Rand Merchant Bank chief economist and head of research Isaah Mhlanga noted on Thursday that looking at the emerging economies of neighbouring countries, it is quite clear that South Africa’s relative debt is out of sync, adding that South Africa has a debt problem in addition to a growth problem.
Mhlanga was speaking during the North-West University (NWU) Business School webinar ‘Tipping Point - Turmoil or Reform? South Africa's political economy after 2024’ where he explained that the country’s debt servicing cost now took about R0.21 in every rand of revenue.
“We don't disagree on the growth problem. … [our peers'] growth has been below 2% for a very long time. It hasn't grown above that for any substantial time after the global financial crisis. But where the disagreements lie is whether we have a debt problem or not, and if we are to look at South Africa's debt relative to other peer emerging economies it is quite clear that our debt trajectory is out of sync with our peers,” he said.

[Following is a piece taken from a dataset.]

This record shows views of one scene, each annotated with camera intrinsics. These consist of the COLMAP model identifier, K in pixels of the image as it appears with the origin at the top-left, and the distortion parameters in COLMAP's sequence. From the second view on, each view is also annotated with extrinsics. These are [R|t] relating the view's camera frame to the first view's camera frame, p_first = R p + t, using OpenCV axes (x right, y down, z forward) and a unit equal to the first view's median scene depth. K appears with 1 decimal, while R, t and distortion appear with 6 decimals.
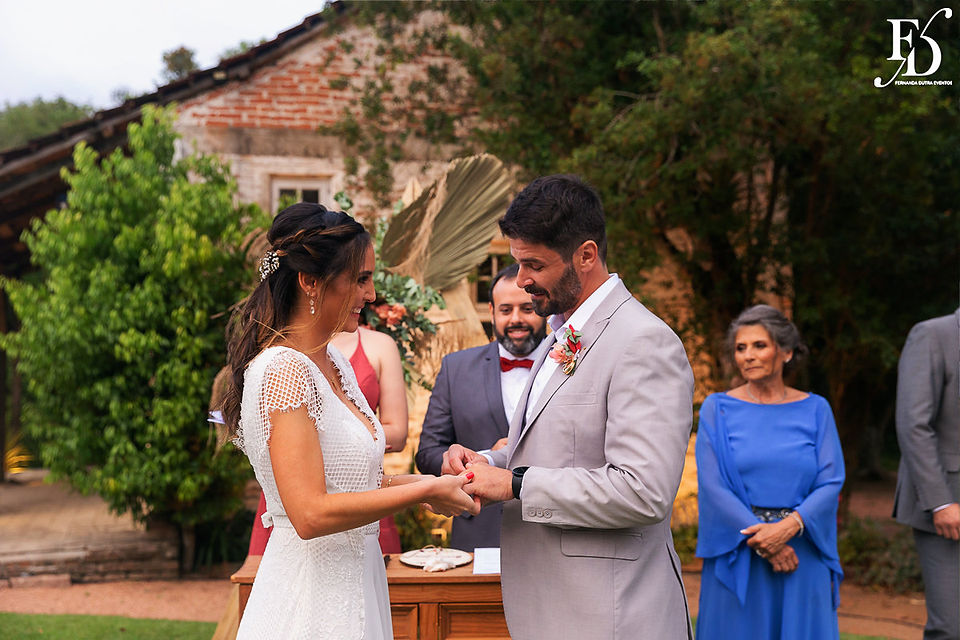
lens RADIAL K [[1206.7, 0, 480.0], [0, 1206.7, 320.0], [0, 0, 1]] dist [-0.003672, 0.014079]
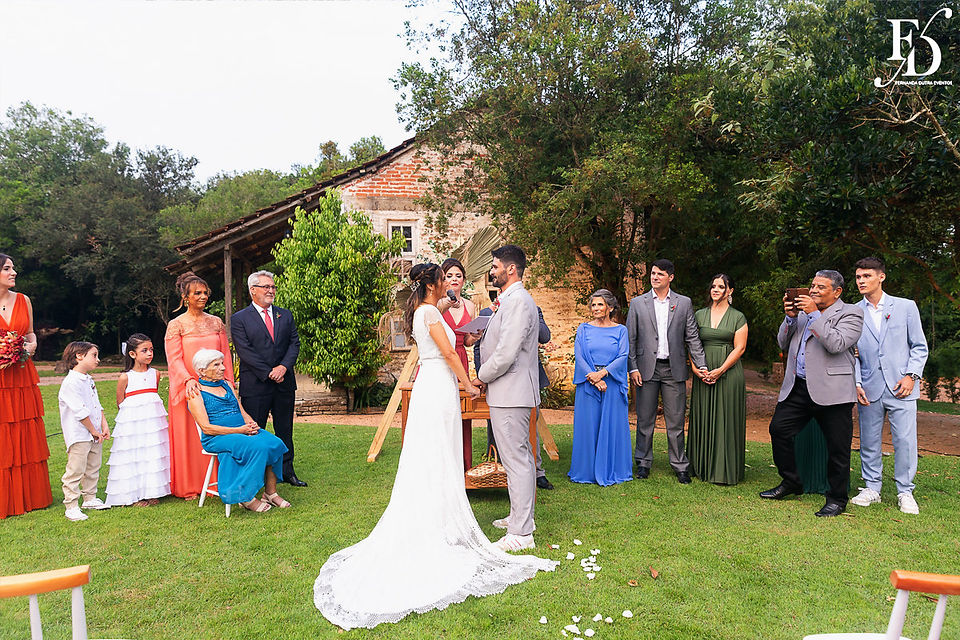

Mhlanga explained that if one looked at the country’s debt costs relative to peers, it was evident that the interest costs were actually outside of the interquartile range of emerging market peers, which he said meant that it increasingly crowded out the country’s other spending.
Columnist and analyst Khaya Sithole noted that the amount spent on debt and the commitments that South Africa had, even before accounting for contingent liabilities, gave the impression that the debt trap was already where the country was stuck.
“You list some of them and I was reading through them and saying wait, hold on.
"I see that these are indeed unsound policy choices, but if I'm looking ahead of it at this particular election, I do not know whether whoever emerges in government after that time is actually going to do anything to reverse those and undo some of them, because they seem to be tapping into what one might call the pulse of South African society,” he said.
PROBLEMS CAUSING DEBT IN THE ECONOMY
Mhlanga noted that rising interest payments crowded out other capital spending at a national level as well as at a State-owned enterprise level, saying this could be seen from 2014 in capital spending.
He added that this showed up in the country’s debilitated infrastructure – roads, rail, ports – all of this having its genesis in the consolidation in capital spending rather than in current spending, he said.
He highlighted that the increased bank holdings of South African government bonds implied less capital available from the banks to lend in other productive sectors of the economy, as they were increasingly holding government bonds.
“…that in itself is also a problem that we are seeing, which is crowding out productive capital,” he said.
He noted that the general deterioration in creditworthiness that had been communicated in South Africa losing its investment grade, ultimately showing up in a weaker exchange rate, was in itself also inflationary but had increased the cost of capital goods across the economy.